Reproduce the records below in full and without edits, omitting images.
▶
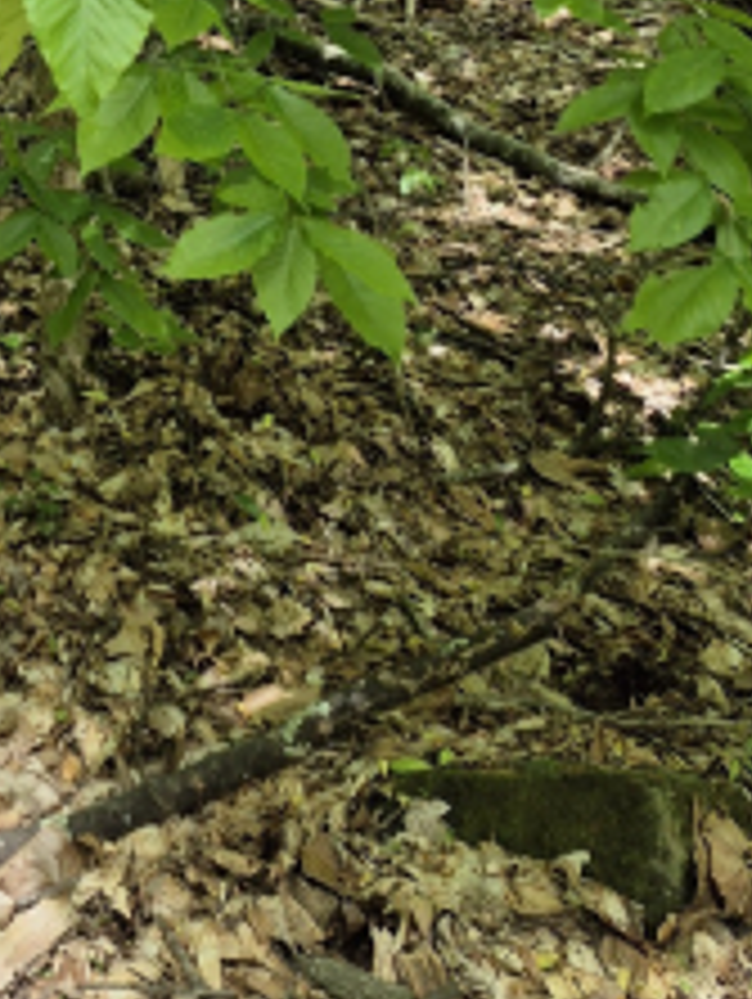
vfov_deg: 23.6
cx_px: -329
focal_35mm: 69
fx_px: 1995
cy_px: -412
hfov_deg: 19.1
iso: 25
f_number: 1.8
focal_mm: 5.4
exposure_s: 1/180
◀
RESULT BELOW.
vfov_deg: 23.6
cx_px: -329
focal_35mm: 69
fx_px: 1995
cy_px: -412
hfov_deg: 19.1
iso: 25
f_number: 1.8
focal_mm: 5.4
exposure_s: 1/180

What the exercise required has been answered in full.